■ WORK INSTRUCTIONS ■
A. Answer these questions about the account of running a STAMMA stand:
(i) At which college was the student fayre held?
(ii) What at the entrance caught Paul off guard on arrival?
(iii) What music was playing across the room?
B. From the account of running a STAMMA stand, reproduce the part that opens with the words containing "STAMMA says: we" and closes with "to the venue.".
------ EXTRACT PROVIDED
Running an information stand for STAMMA

19th May 2023

Paul Pearsall tells us about volunteering to run a stand for STAMMA at a local student fayre.

STAMMA says: we were recently invited to have a stand at Halesowen College's student fayre. This was a great opportunity to speak to students we could raise stammering awareness with those who don't stammer, and tell the ones who do how they can work with their college to be more stammer-friendly. Local STAMMA member Paul stepped up to run the stand on the day. Over to Paul…

I managed to arrive at the college on time. I Google Mapped it the night before to make sure I knew where I was going. However, the automatic traffic barrier across the entrance threw me — nobody had told me about that. However, I got through and after signing in I was taken to the venue.

It was a large room with tables and stands already set up. Early to mid-80's music was wafting across the room. My first reaction was, "I've got most of these on vinyl!". The college showed me every grace and courtesy while I was on their premises. I promptly opened the box which STAMMA had sent ahead which was full of leaflets, pens and postcards to give away. They also included lots of sweets to tempt people to come over to the stand and chat. I began to set everything up.

By lunchtime there was not a single pen left on the stand. I didn't even manage to get one for myself!

By lunchtime there was not a single pen left on the stand. I didn't even manage to get one for myself! To me this seemed strange, since I thought most of the work was done digitally nowadays.
------------
------ STORED DATA
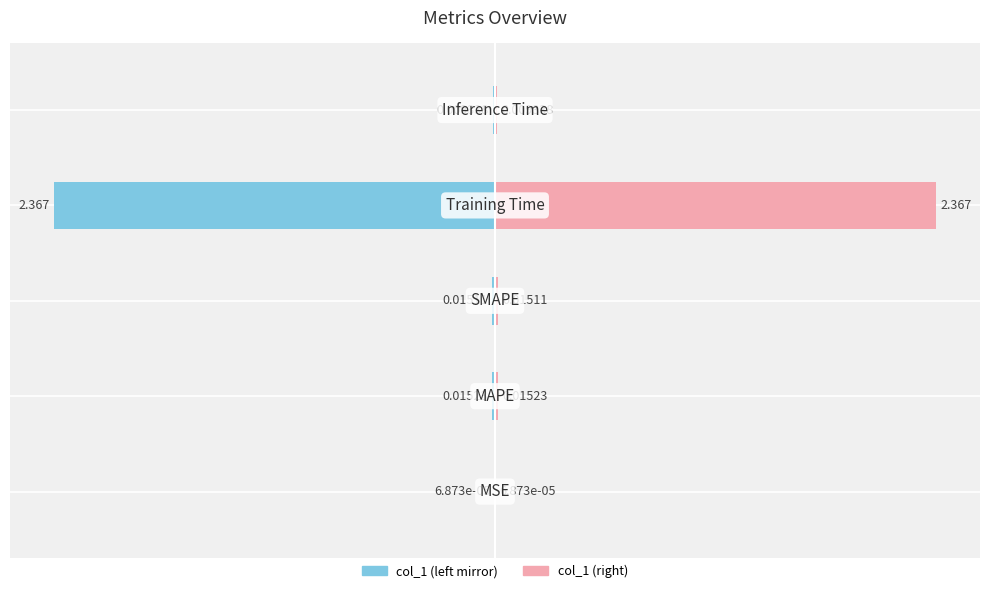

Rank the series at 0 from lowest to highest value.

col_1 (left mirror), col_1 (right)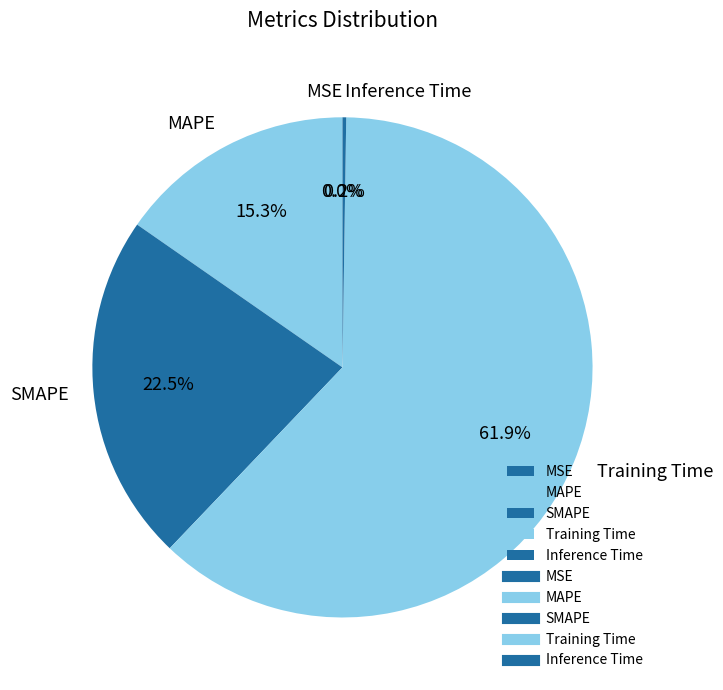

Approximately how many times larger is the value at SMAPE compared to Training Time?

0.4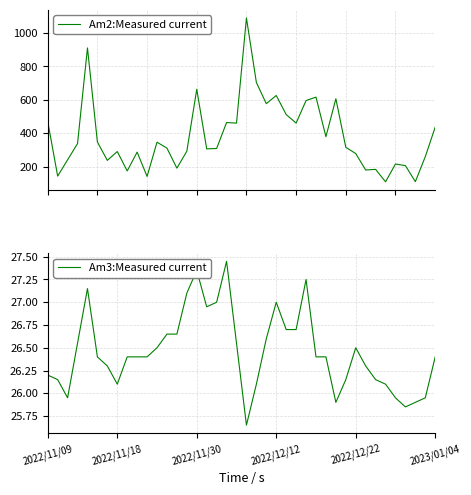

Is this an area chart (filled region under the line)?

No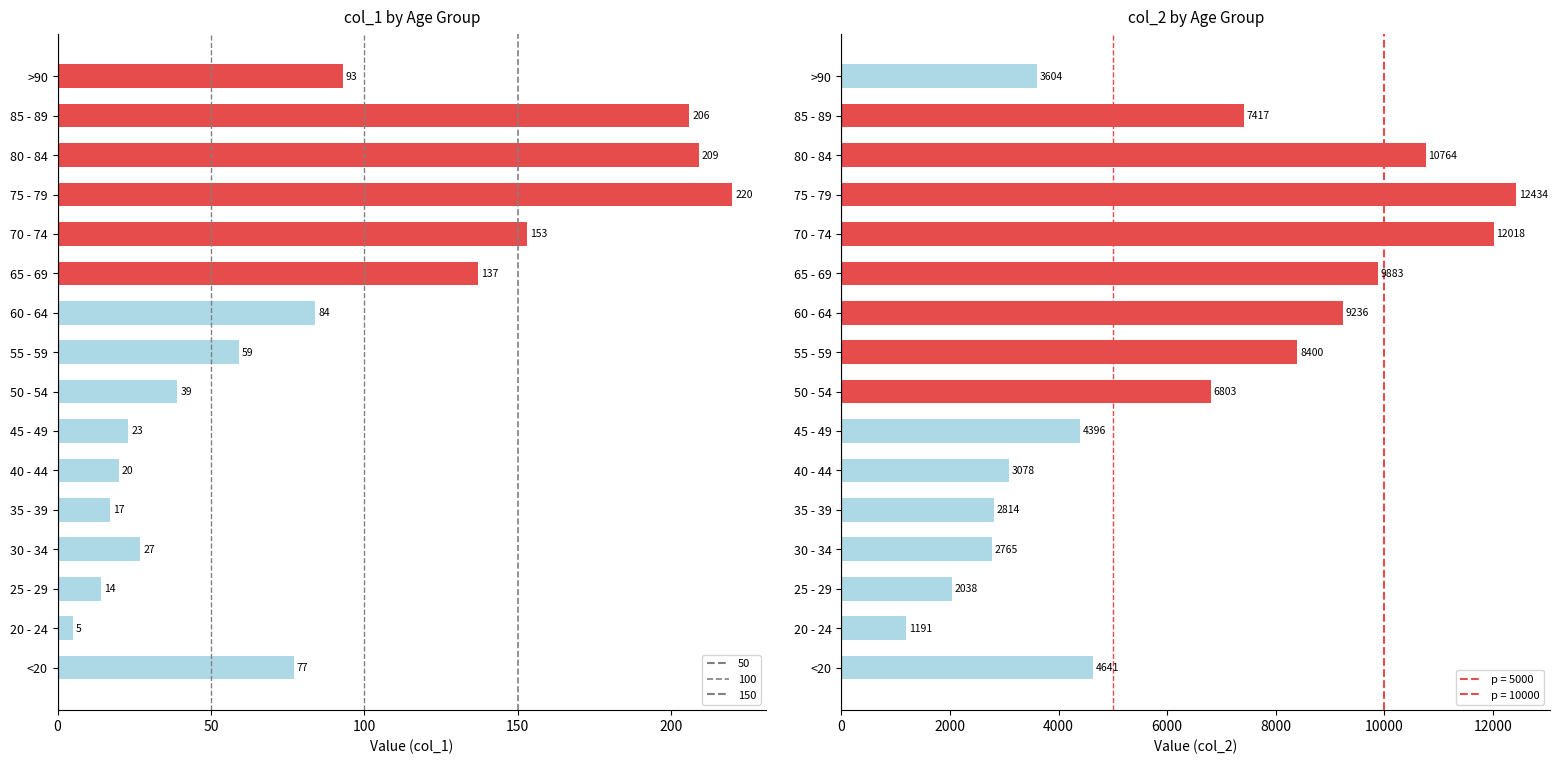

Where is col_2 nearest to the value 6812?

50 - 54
------------
■ YOUR RESPONSES ■
A.
(i) Halesowen College
(ii) The automatic traffic barrier across the entrance
(iii) Early to mid-80's music

B.
STAMMA says: we were recently invited to have a stand at Halesowen College's student fayre. This was a great opportunity to speak to students we could raise stammering awareness with those who don't stammer, and tell the ones who do how they can work with their college to be more stammer-friendly. Local STAMMA member Paul stepped up to run the stand on the day. Over to Paul…

I managed to arrive at the college on time. I Google Mapped it the night before to make sure I knew where I was going. However, the automatic traffic barrier across the entrance threw me — nobody had told me about that. However, I got through and after signing in I was taken to the venue.